» **WORK TASK**:
Copy out nothing but the lines from the one holding "26: (217, 310, 4.45)" through the end of the entries below, exactly as written and without the pictures.
==== RECORDS FOR THIS EXERCISE
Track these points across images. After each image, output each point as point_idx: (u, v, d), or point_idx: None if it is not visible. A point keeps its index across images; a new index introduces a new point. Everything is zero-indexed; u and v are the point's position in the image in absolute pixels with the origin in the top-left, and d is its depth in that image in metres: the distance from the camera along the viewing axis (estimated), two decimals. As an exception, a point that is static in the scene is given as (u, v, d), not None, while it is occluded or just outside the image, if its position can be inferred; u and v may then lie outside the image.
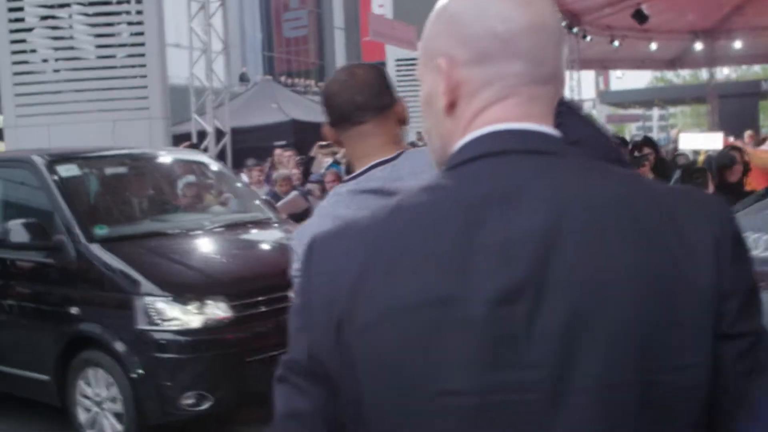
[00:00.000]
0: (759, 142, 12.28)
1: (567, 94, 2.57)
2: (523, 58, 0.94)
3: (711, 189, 4.85)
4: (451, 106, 0.97)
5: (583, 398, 0.85)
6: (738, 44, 27.44)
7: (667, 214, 0.90)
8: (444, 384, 0.86)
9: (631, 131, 43.45)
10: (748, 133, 15.14)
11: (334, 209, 1.70)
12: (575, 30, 23.79)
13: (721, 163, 5.18)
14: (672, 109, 42.74)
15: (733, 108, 31.27)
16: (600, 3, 23.12)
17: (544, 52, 0.96)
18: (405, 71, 23.45)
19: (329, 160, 9.39)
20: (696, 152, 4.80)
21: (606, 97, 38.75)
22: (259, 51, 55.01)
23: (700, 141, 4.55)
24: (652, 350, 0.86)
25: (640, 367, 0.86)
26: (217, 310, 4.45)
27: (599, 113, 43.02)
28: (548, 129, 0.95)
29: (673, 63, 32.65)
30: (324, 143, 10.25)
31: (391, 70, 24.01)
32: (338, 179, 7.93)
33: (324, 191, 8.00)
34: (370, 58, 52.01)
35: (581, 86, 26.85)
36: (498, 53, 0.94)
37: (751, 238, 2.55)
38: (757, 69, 49.12)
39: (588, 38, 24.51)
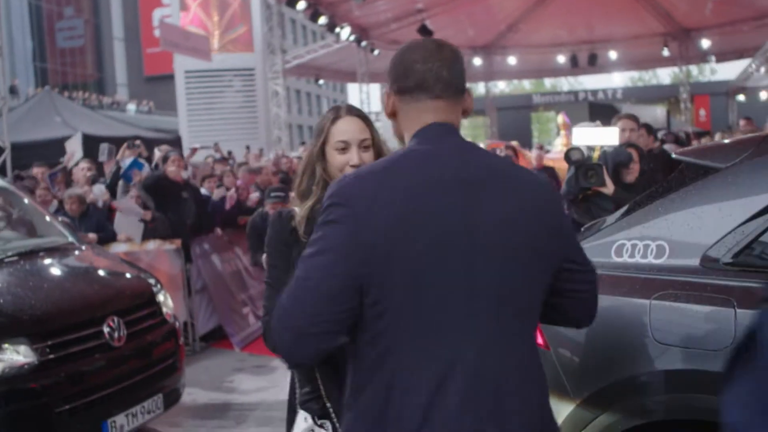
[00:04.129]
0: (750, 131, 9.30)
1: (358, 106, 2.38)
2: None
3: (609, 186, 4.50)
4: None
5: None
6: (512, 60, 29.34)
7: None
8: None
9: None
10: (742, 122, 11.81)
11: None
12: (364, 44, 24.32)
13: (618, 161, 4.74)
14: (452, 121, 45.30)
15: (509, 120, 33.54)
16: (387, 18, 23.84)
17: None
18: (195, 83, 22.53)
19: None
20: (590, 148, 4.58)
21: (392, 109, 40.03)
22: (30, 62, 50.90)
23: (596, 136, 4.39)
24: None
25: None
26: (17, 354, 3.78)
27: (385, 125, 44.32)
28: None
29: (454, 77, 34.45)
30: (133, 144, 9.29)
31: (180, 82, 23.00)
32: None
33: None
34: (155, 71, 50.08)
35: (371, 98, 27.41)
36: None
37: (639, 245, 2.45)
38: (527, 84, 53.09)
39: (376, 52, 25.16)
========
» **RESULT OF THE TASK**:
26: (217, 310, 4.45)
27: (599, 113, 43.02)
28: (548, 129, 0.95)
29: (673, 63, 32.65)
30: (324, 143, 10.25)
31: (391, 70, 24.01)
32: (338, 179, 7.93)
33: (324, 191, 8.00)
34: (370, 58, 52.01)
35: (581, 86, 26.85)
36: (498, 53, 0.94)
37: (751, 238, 2.55)
38: (757, 69, 49.12)
39: (588, 38, 24.51)
[00:04.129]
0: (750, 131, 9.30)
1: (358, 106, 2.38)
2: None
3: (609, 186, 4.50)
4: None
5: None
6: (512, 60, 29.34)
7: None
8: None
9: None
10: (742, 122, 11.81)
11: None
12: (364, 44, 24.32)
13: (618, 161, 4.74)
14: (452, 121, 45.30)
15: (509, 120, 33.54)
16: (387, 18, 23.84)
17: None
18: (195, 83, 22.53)
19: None
20: (590, 148, 4.58)
21: (392, 109, 40.03)
22: (30, 62, 50.90)
23: (596, 136, 4.39)
24: None
25: None
26: (17, 354, 3.78)
27: (385, 125, 44.32)
28: None
29: (454, 77, 34.45)
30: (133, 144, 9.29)
31: (180, 82, 23.00)
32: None
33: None
34: (155, 71, 50.08)
35: (371, 98, 27.41)
36: None
37: (639, 245, 2.45)
38: (527, 84, 53.09)
39: (376, 52, 25.16)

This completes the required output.